Le app di Facebook e WhatsApp su un cellulare (Lapresse)
Le app di Facebook e WhatsApp su un cellulare (Lapresse)

Milano, 30 agosto 2016 - Mark Zuckerberg probabilmente aveva già in mente quale sarebbe stato l’obiettivo per sborsare 19 miliardi di dollari un paio d’anni fa per acquistare Whatsapp. Ovvero integrare l’enorme potenziale dell’applicazione di messaggistica che ha raggiunto il miliardo di utenti nel mondo con la sua creatura da oltre 1,6 miliardi di fruitori al mese: Facebook. Così, qualche giorno fa, la società passata sotto le insegne di Zuckerberg, ha annunciato la modifica dei termini di servizio e dell’informativa sulla privacy che le consentirà di far comunicare le aziende e i clienti attraverso la sua chat come già avviene su Messanger, l’altra chat di proprietà del fondatore di Facebook.

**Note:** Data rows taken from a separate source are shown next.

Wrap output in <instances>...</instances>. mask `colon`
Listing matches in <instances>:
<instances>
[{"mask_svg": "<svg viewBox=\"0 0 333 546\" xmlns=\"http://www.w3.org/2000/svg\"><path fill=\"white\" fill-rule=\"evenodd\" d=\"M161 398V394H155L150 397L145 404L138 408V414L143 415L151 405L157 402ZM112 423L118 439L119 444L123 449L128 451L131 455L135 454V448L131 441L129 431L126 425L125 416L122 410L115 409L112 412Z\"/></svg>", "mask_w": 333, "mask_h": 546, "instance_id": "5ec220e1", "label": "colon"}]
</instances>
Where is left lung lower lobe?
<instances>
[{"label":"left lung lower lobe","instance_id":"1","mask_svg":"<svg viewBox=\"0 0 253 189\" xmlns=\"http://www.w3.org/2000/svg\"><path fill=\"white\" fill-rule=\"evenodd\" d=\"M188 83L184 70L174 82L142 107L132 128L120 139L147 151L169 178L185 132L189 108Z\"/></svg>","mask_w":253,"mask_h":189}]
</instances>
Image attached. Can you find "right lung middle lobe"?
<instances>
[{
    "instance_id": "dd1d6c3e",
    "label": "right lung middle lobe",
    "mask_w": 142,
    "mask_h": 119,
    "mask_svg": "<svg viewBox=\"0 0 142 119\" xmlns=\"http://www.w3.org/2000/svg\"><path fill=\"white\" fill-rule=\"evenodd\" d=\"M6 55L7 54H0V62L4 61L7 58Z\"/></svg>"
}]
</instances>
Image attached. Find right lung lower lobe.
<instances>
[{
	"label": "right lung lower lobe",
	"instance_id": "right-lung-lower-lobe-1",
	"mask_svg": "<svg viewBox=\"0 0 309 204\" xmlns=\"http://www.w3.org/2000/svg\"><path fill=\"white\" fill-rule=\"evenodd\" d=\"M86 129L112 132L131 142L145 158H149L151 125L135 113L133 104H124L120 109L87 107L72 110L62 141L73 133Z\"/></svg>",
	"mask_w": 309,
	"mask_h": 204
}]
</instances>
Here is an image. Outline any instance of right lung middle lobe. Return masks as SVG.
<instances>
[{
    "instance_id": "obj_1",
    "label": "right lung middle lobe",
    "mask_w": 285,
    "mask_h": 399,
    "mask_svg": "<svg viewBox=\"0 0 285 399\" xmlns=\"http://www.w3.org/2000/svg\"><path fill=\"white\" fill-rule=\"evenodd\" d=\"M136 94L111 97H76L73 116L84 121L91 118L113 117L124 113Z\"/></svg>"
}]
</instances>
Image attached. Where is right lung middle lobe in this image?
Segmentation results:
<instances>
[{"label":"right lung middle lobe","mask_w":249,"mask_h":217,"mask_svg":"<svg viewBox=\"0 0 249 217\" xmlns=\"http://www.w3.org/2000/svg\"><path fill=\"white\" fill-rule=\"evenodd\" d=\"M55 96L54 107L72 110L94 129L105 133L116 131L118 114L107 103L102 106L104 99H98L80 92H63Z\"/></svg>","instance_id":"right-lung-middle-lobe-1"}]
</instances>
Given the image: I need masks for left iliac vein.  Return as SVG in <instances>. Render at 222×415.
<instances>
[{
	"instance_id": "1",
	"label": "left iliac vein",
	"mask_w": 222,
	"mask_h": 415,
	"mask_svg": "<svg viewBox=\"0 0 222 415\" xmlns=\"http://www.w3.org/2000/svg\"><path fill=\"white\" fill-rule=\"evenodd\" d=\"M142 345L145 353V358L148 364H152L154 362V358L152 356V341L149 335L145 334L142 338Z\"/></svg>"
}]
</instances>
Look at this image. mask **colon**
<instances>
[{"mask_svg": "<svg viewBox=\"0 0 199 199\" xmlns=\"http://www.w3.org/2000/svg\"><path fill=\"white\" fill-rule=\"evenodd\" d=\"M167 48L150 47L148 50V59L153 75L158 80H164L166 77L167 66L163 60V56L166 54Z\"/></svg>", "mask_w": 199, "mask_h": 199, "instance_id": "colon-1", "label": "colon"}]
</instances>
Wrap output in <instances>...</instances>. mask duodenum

Il progetto è quello di collegare i numeri di telefono degli utenti di Whatsapp con i sistemi di Facebook, in modo che il social network possa offrire migliori suggerimenti di amici e mostrare inserzioni più pertinenti. In pratica un vero e proprio portone sull’incremento dei ricavi da pubblicità anche se si parla di servizi utili come l’avviso di transazioni fraudolente da parte di chi sta cercando di usare le nostre carte di credito o la possibilità di ricevere la notifica della compagnia aerea sul ritardo di un volo. In più viene assicurato che i messaggi crittografati rimarrano privati e nessun altro potrà leggerli.

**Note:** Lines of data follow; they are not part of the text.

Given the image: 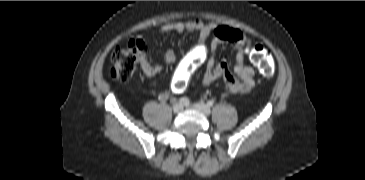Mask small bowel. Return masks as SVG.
I'll use <instances>...</instances> for the list:
<instances>
[{
    "instance_id": "obj_1",
    "label": "small bowel",
    "mask_w": 365,
    "mask_h": 180,
    "mask_svg": "<svg viewBox=\"0 0 365 180\" xmlns=\"http://www.w3.org/2000/svg\"><path fill=\"white\" fill-rule=\"evenodd\" d=\"M185 31L197 33V44L179 64L173 76L174 83L187 76L194 68L203 66L202 83L205 86L222 79L225 82L226 91L234 95H244L253 88L255 71L251 66L245 64L246 49L253 45V39L250 36L232 26L206 23L200 20L165 24L156 35ZM209 36H212L210 44L207 43ZM221 44H228L235 52L232 67L226 60L216 58L217 48ZM162 59L166 64H173L176 61V54L173 50H167L162 54ZM143 69L149 77L162 73L159 65L145 63ZM168 97L169 94L163 92L159 99L166 101Z\"/></svg>"
}]
</instances>
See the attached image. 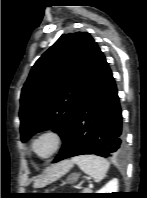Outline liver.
Returning a JSON list of instances; mask_svg holds the SVG:
<instances>
[{
  "instance_id": "1",
  "label": "liver",
  "mask_w": 147,
  "mask_h": 198,
  "mask_svg": "<svg viewBox=\"0 0 147 198\" xmlns=\"http://www.w3.org/2000/svg\"><path fill=\"white\" fill-rule=\"evenodd\" d=\"M74 163H75L74 159L64 160L48 167L45 173L35 180L33 187L34 188L43 187L59 179L61 176L65 175L73 167Z\"/></svg>"
}]
</instances>
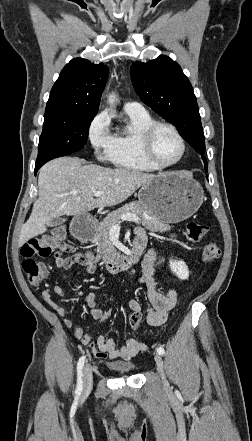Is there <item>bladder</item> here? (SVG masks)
<instances>
[{
  "instance_id": "31cf9c89",
  "label": "bladder",
  "mask_w": 252,
  "mask_h": 441,
  "mask_svg": "<svg viewBox=\"0 0 252 441\" xmlns=\"http://www.w3.org/2000/svg\"><path fill=\"white\" fill-rule=\"evenodd\" d=\"M135 364L130 362L124 363H112L109 365V368L118 372V373H129L135 369Z\"/></svg>"
}]
</instances>
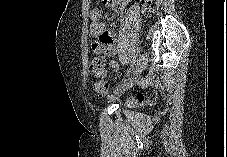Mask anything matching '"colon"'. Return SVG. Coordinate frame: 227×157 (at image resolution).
<instances>
[{
  "label": "colon",
  "instance_id": "1",
  "mask_svg": "<svg viewBox=\"0 0 227 157\" xmlns=\"http://www.w3.org/2000/svg\"><path fill=\"white\" fill-rule=\"evenodd\" d=\"M151 3L152 0H144L142 6V12L145 15L150 14L151 12ZM91 71L95 75H101L105 69V59L103 56H95L90 64ZM94 90L99 97H106L109 93V84L106 80L100 79L94 84ZM149 98L144 94H137L134 97L127 99V105L129 107H138L145 105L149 102Z\"/></svg>",
  "mask_w": 227,
  "mask_h": 157
}]
</instances>
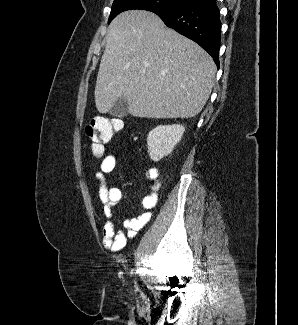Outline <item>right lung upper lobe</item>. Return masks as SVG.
I'll return each instance as SVG.
<instances>
[{
    "label": "right lung upper lobe",
    "mask_w": 298,
    "mask_h": 325,
    "mask_svg": "<svg viewBox=\"0 0 298 325\" xmlns=\"http://www.w3.org/2000/svg\"><path fill=\"white\" fill-rule=\"evenodd\" d=\"M158 13H160V12H164V11H162V10H159V11H157Z\"/></svg>",
    "instance_id": "right-lung-upper-lobe-1"
}]
</instances>
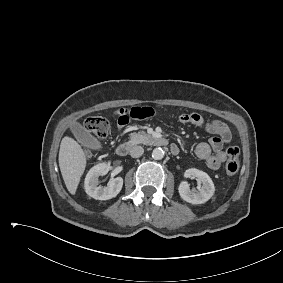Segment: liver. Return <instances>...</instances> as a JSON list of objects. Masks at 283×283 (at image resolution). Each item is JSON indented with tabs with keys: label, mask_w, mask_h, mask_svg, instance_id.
I'll return each instance as SVG.
<instances>
[{
	"label": "liver",
	"mask_w": 283,
	"mask_h": 283,
	"mask_svg": "<svg viewBox=\"0 0 283 283\" xmlns=\"http://www.w3.org/2000/svg\"><path fill=\"white\" fill-rule=\"evenodd\" d=\"M59 167L68 191L74 195L86 167V155L78 142L69 136L60 144Z\"/></svg>",
	"instance_id": "liver-1"
}]
</instances>
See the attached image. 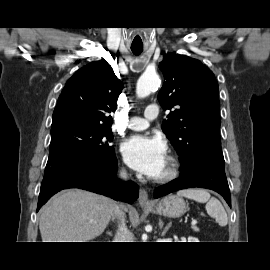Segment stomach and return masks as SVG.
<instances>
[{"label":"stomach","mask_w":270,"mask_h":270,"mask_svg":"<svg viewBox=\"0 0 270 270\" xmlns=\"http://www.w3.org/2000/svg\"><path fill=\"white\" fill-rule=\"evenodd\" d=\"M149 210L167 217H180L186 213L187 207L185 201L180 196L168 195L150 207Z\"/></svg>","instance_id":"stomach-1"}]
</instances>
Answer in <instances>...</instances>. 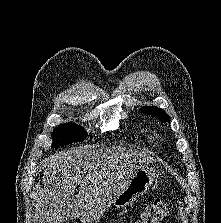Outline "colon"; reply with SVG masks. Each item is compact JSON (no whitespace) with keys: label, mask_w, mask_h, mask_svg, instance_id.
Here are the masks:
<instances>
[{"label":"colon","mask_w":221,"mask_h":223,"mask_svg":"<svg viewBox=\"0 0 221 223\" xmlns=\"http://www.w3.org/2000/svg\"><path fill=\"white\" fill-rule=\"evenodd\" d=\"M168 212V201L166 199H155L146 206L134 223H160Z\"/></svg>","instance_id":"5ec220e1"}]
</instances>
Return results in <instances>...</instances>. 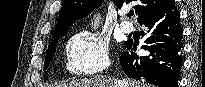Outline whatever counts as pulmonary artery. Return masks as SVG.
<instances>
[{"label":"pulmonary artery","instance_id":"1","mask_svg":"<svg viewBox=\"0 0 205 87\" xmlns=\"http://www.w3.org/2000/svg\"><path fill=\"white\" fill-rule=\"evenodd\" d=\"M124 15V14H123ZM120 28L125 33H130L133 31L134 27L133 24L128 21H123L120 23Z\"/></svg>","mask_w":205,"mask_h":87}]
</instances>
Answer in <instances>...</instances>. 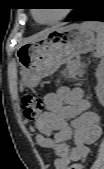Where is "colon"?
Returning <instances> with one entry per match:
<instances>
[{
	"instance_id": "5ec220e1",
	"label": "colon",
	"mask_w": 104,
	"mask_h": 169,
	"mask_svg": "<svg viewBox=\"0 0 104 169\" xmlns=\"http://www.w3.org/2000/svg\"><path fill=\"white\" fill-rule=\"evenodd\" d=\"M21 108L27 121H35L43 111V99L41 94H25L21 99ZM67 169H83V166L80 163H74Z\"/></svg>"
}]
</instances>
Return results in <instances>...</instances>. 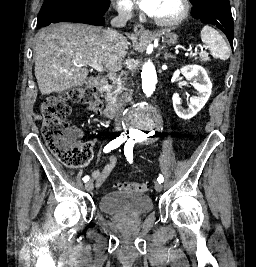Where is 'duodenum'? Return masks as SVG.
<instances>
[{
	"label": "duodenum",
	"mask_w": 256,
	"mask_h": 267,
	"mask_svg": "<svg viewBox=\"0 0 256 267\" xmlns=\"http://www.w3.org/2000/svg\"><path fill=\"white\" fill-rule=\"evenodd\" d=\"M93 86L105 100L103 115L106 118L114 117L123 107V103L115 100L109 93L108 79L103 76L94 78Z\"/></svg>",
	"instance_id": "obj_1"
}]
</instances>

La stessa Whatsapp informa che potranno scegliere di non condividere le informazioni con Facebook. Per farlo dovranno deselezionare l’apposita voce nelle impostazioni. Se volete evitare che Facebook ‘spii’ i vostri numeri di telefono, i contatti e altri dati contenuti nell’applicazione che passeranno automaticamente al social network, quando arriva l’avviso per accettare i termini dovete digitare su ‘leggi’ e rifiutare le nuove condizioni. Se invece avete già chiuso il pop up senza nemmeno leggerlo, per bloccare il consenso avrete trenta giorni di tempo. Basterà cliccare su impostazioni, poi su account e infine sulla spunta accanto alla voce ‘condividi info account’ negando il consenso.